Background: This was my script for my “Analyzing and Presenting Your Results” project in the High Performance Leadership manual (it’s tweaked a little). It was delivered on Saturday, March 7, 2020 at Kroger during the Toastmasters of Snellville Club’s meeting. I was the lead Contest Chair for this event since it was my HPL project. Thus, this event was monumental for me as a leader and individual in general, so I want to keep a “record” of it on here. Plus, I enjoyed delivering this speech at that Toastmasters meeting (as well as at the Lawrenceville BGC Toastmasters Club), and I want to remember what I said. Enjoy!
Raise your hand if you’ve ever planned an event that didn’t go as planned.
For the past several months, my team and I conceptualized and strategized an unforgettable combined Area Contest. The plan was to have all five Area Contests for Division A on the same date at the same location. We were planning to use two separate rooms to conduct two combined Area Contests simultaneously. Areas A11, A13, and A14 were going to be in one room while Areas A12 and A15 were going to be in another room.
The reasons we decided to do things this way were to save money on a location and resources, to share volunteers for the contests, and to get everything done in one day.
On top of that, we decided to have a Chili/Dip Cook-Off to change up the typical menu for district events and to provide a fun activity for those who were not planning to compete in the speech contests.
The night before the event, I put together a binder that had our entire game plan in it and I packed it in my backpack.

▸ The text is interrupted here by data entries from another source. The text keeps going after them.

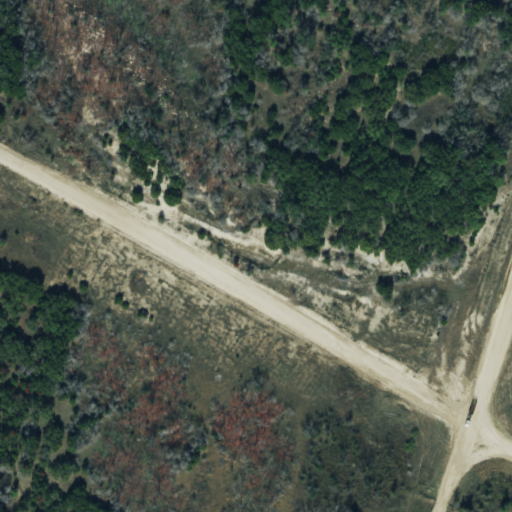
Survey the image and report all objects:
road: (475, 401)
road: (488, 444)
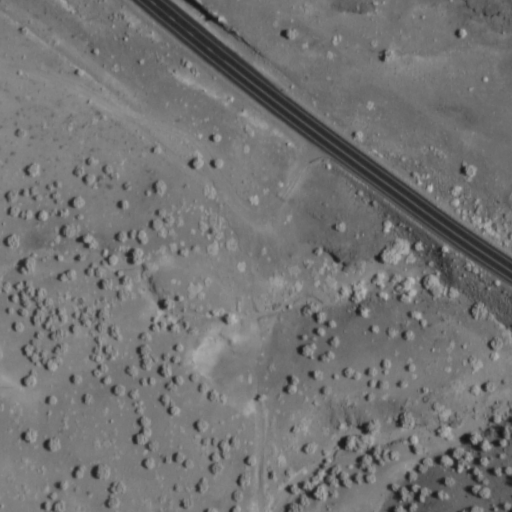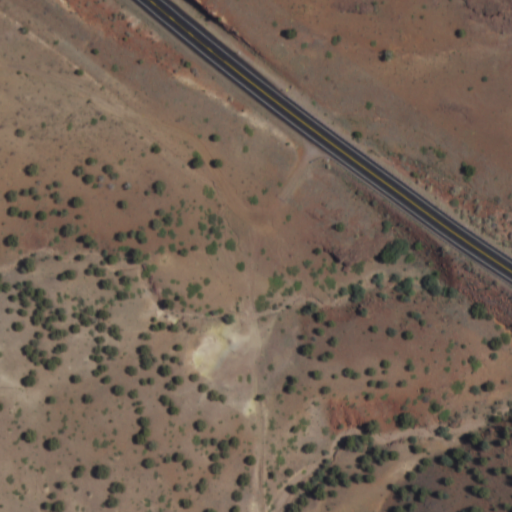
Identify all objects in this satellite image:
road: (317, 141)
road: (183, 144)
road: (261, 363)
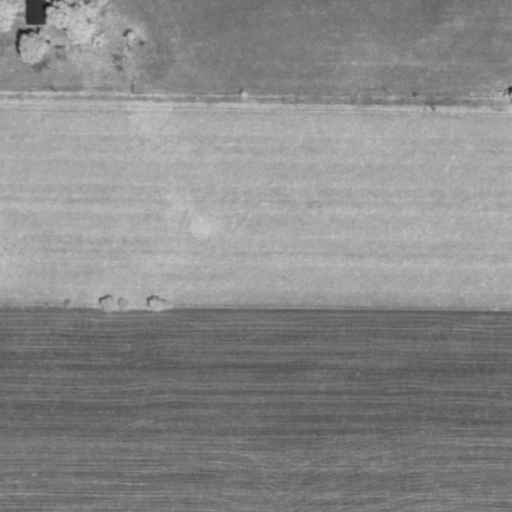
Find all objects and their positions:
building: (33, 13)
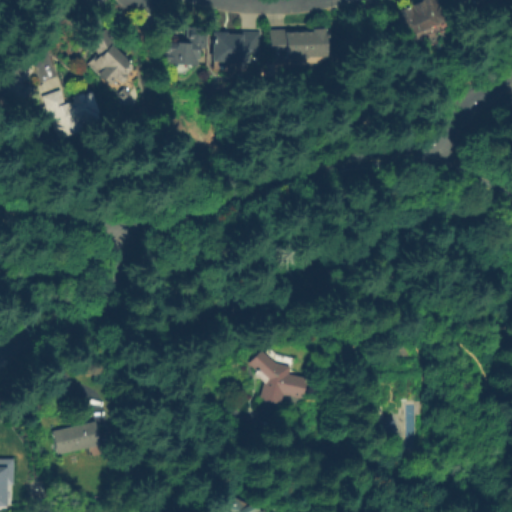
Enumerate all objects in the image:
building: (467, 1)
building: (461, 3)
building: (418, 12)
building: (410, 17)
road: (41, 37)
road: (429, 39)
building: (298, 44)
building: (231, 45)
building: (183, 46)
building: (234, 47)
building: (187, 48)
building: (103, 56)
building: (112, 60)
building: (8, 84)
building: (10, 84)
building: (68, 109)
building: (64, 110)
road: (258, 193)
road: (93, 316)
building: (11, 343)
building: (275, 374)
building: (275, 380)
building: (75, 434)
building: (72, 436)
building: (5, 470)
building: (236, 504)
building: (232, 505)
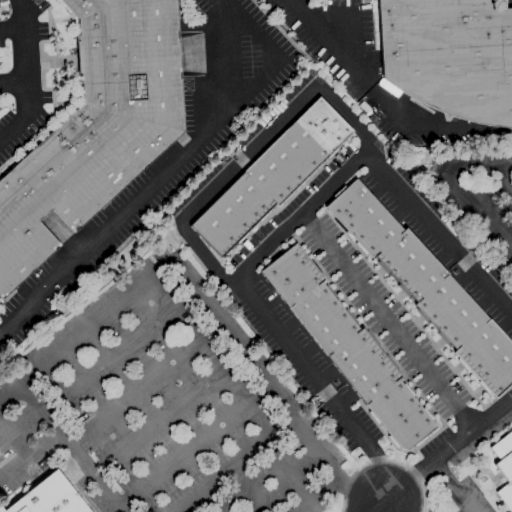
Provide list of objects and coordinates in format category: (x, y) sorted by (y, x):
road: (14, 30)
road: (331, 44)
building: (448, 55)
building: (450, 56)
road: (271, 66)
road: (29, 75)
road: (15, 81)
railway: (380, 95)
road: (404, 123)
building: (95, 127)
building: (96, 127)
road: (479, 165)
road: (226, 174)
road: (503, 175)
building: (269, 176)
building: (271, 176)
road: (154, 184)
road: (479, 206)
road: (304, 210)
building: (423, 284)
building: (426, 287)
road: (389, 317)
road: (189, 324)
building: (347, 347)
building: (347, 348)
road: (91, 374)
road: (131, 390)
road: (145, 403)
road: (155, 419)
road: (13, 439)
road: (448, 446)
road: (67, 450)
road: (183, 454)
road: (29, 456)
road: (384, 461)
building: (503, 464)
building: (504, 467)
road: (231, 470)
road: (452, 486)
road: (251, 489)
building: (46, 497)
building: (48, 497)
road: (209, 503)
road: (379, 506)
road: (387, 506)
road: (402, 506)
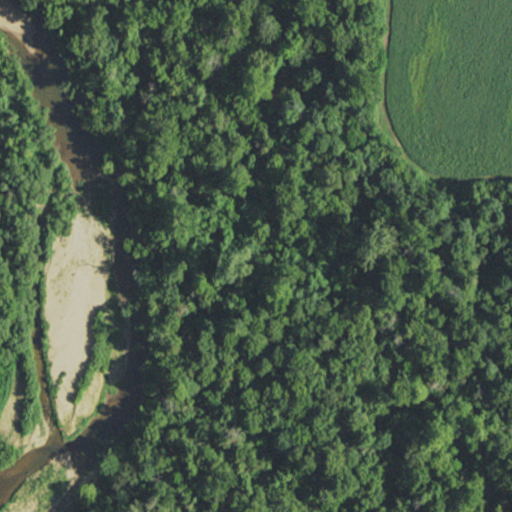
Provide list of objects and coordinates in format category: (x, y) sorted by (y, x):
river: (85, 196)
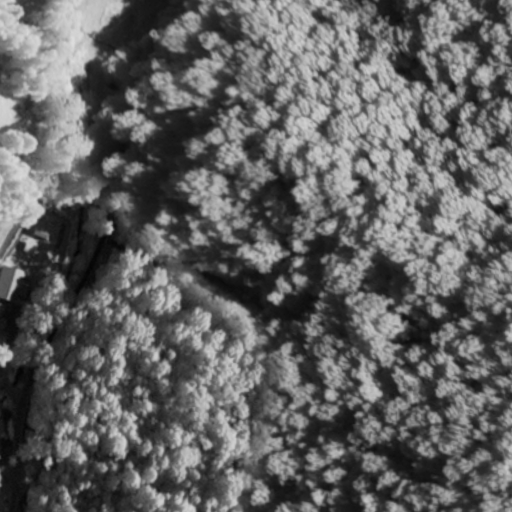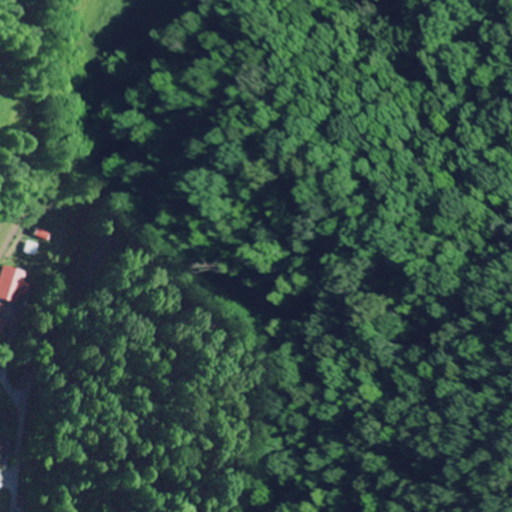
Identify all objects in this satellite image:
road: (101, 256)
building: (10, 285)
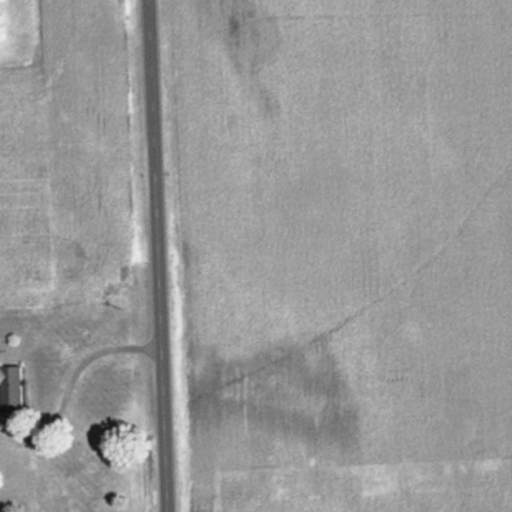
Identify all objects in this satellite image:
road: (152, 256)
building: (10, 385)
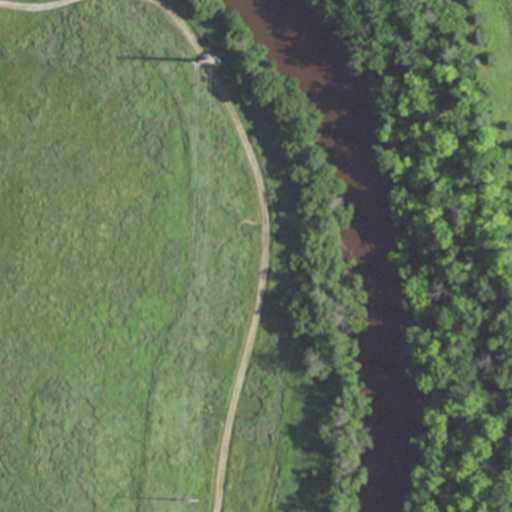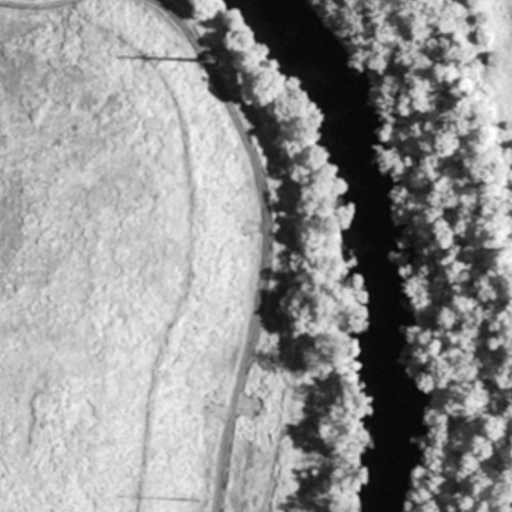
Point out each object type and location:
power tower: (218, 60)
road: (260, 161)
river: (385, 241)
power tower: (197, 498)
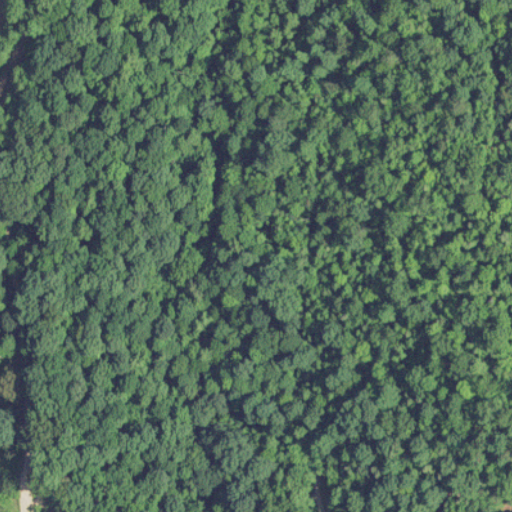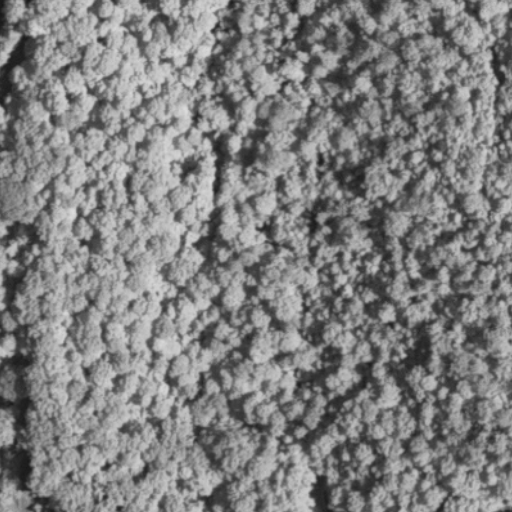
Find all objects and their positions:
road: (4, 266)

I was ready to execute our plan on Saturday. However, life had its own set of plans for us that day and those plans came in the form of curveballs.
We were thrown three swift curveballs that day.
Curveball #1: We had to change the flow of the event.
On the morning of the event, I received an email that essentially said, “I know you already printed the program but it’s wrong and you need to change it so it doesn’t violate the rulebook.”
I looked at the email in disbelief.
Are you serious? Why would this person say this an hour before we’re supposed to conduct the briefings?
I took a screenshot of the email, sent it in our group chat, and headed to our venue.
When I got to the venue, I consulted with my team to see what to do about this curveball. We agreed that the printed program wasn’t wrong. However, we needed to tweak the flow of the event a little to ensure the contests were self-contained and fully within the guidelines of the rulebook.
After we quickly resolved this issue, we were thrown curveball #2, a shortage of volunteers.
Unfortunately, some of our volunteers decided to cancel on us the morning of our event. In addition to this, one of our volunteers decided to be an alternate speaker instead of a judge for one of the speech contests.
Can you believe that?
I consulted with my team again to see what to do about this curveball. We decided to step into some of the volunteer roles so we could have enough contest officials to conduct our event. Additionally, one of the contestants decided this was not the right time for them to compete due to personal affairs, so they stepped up to fill one of the vacant roles.
Right when I thought everything was going smoothly, we were thrown curveball #3, a lack of sufficient materials for the voting process for the cook-off.
This was a bittersweet situation.
Although we had a generous array of food for our attendees, we didn’t anticipate the number of food entries we had at this event. Because of that, we were not able to use the voting process that was planned for this contest.
Once again, I consulted with my team to see what to do about this curveball. We decided to just let everyone eat and deal with this later.
Although this project didn’t turn out the way we planned, it was definitely successful and unforgettable overall.
Yes, we had a late start, but we ended on time. Yes, things started off a bit hectic, but the flow smoothened out as the program went on. Most importantly, we achieved our ultimate goal which was to conduct all speech contests for all five areas in Division A in one location on the same date.
Which other Division has been able to pull this off?
Which other Division has had a contest within a contest?
Division A made history that day.
As I’m wrapping up, I’d like to leave you with this food for thought.
One of the biggest lessons that I learned from this leadership project and experience is to be more empathetic toward event planners and leaders in general.
You can have the perfect game plan for an event.
You can have the strongest team to run an event.
You can have the intention of starting on time and doing things right.
However, none of that will prevent life from throwing you curveballs.
It’s easy to sit on the sidelines and look over at the players on the field and think, “why are they so unorganized? If I were in charge, things would be different.”
It’s easy to think that way when you don’t know the whole situation.
Fellow event planners and leaders, I challenge you to challenge your thoughts the next time you’re at an event that’s not going as planned.
I encourage you to step up and be a part of the solution by offering support and empathy to your fellow leaders instead of criticism and apathy.
As Remy from Ratatouille said, “the only thing predictable about life is its unpredictability.”